---- Supplied entries
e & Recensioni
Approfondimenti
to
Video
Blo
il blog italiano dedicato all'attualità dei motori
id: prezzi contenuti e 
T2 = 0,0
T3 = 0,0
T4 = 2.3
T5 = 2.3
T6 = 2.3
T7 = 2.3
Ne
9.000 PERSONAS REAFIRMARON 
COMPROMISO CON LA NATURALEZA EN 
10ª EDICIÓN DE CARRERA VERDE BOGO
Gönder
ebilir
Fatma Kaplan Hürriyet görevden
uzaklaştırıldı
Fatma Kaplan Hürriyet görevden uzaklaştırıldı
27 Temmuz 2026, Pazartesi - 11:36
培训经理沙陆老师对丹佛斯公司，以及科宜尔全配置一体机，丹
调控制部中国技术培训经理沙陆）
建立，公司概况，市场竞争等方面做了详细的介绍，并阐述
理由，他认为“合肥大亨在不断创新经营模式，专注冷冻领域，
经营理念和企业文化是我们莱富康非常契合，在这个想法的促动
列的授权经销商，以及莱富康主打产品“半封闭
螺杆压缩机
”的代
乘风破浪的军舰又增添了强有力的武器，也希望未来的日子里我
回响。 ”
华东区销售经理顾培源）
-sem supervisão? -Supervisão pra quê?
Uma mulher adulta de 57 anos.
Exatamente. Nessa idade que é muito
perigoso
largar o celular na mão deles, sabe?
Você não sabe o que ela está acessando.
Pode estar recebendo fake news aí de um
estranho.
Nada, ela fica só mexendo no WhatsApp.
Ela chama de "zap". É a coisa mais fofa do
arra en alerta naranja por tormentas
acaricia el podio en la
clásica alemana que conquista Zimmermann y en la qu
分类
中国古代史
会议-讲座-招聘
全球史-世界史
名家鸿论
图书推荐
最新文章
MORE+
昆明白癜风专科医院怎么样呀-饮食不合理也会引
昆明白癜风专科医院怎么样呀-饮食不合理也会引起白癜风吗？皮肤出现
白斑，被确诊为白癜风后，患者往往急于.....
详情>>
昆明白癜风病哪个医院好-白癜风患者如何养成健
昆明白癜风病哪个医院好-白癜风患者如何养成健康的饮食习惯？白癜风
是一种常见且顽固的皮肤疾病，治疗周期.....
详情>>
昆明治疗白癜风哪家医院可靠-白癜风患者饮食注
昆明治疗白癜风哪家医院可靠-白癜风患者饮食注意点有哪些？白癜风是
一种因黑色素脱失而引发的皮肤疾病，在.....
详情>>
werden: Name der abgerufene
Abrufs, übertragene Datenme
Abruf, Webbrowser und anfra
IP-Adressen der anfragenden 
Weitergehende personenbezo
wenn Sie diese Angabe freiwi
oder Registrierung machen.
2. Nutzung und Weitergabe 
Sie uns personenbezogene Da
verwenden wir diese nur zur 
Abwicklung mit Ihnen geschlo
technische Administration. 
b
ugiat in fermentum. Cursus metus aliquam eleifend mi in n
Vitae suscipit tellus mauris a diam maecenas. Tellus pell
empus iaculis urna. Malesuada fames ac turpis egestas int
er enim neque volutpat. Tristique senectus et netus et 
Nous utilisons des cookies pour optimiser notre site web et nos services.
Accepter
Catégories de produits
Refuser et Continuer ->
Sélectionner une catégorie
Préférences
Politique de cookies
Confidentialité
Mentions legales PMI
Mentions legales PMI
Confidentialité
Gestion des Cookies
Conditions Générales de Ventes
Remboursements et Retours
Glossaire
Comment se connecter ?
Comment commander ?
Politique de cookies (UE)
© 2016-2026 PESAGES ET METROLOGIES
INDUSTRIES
--------
Each line from the one containing "technische Administration." through the last line of the entries above is to be returned exactly, and no others.

technische Administration. 
b
ugiat in fermentum. Cursus metus aliquam eleifend mi in n
Vitae suscipit tellus mauris a diam maecenas. Tellus pell
empus iaculis urna. Malesuada fames ac turpis egestas int
er enim neque volutpat. Tristique senectus et netus et 
Nous utilisons des cookies pour optimiser notre site web et nos services.
Accepter
Catégories de produits
Refuser et Continuer ->
Sélectionner une catégorie
Préférences
Politique de cookies
Confidentialité
Mentions legales PMI
Mentions legales PMI
Confidentialité
Gestion des Cookies
Conditions Générales de Ventes
Remboursements et Retours
Glossaire
Comment se connecter ?
Comment commander ?
Politique de cookies (UE)
© 2016-2026 PESAGES ET METROLOGIES
INDUSTRIES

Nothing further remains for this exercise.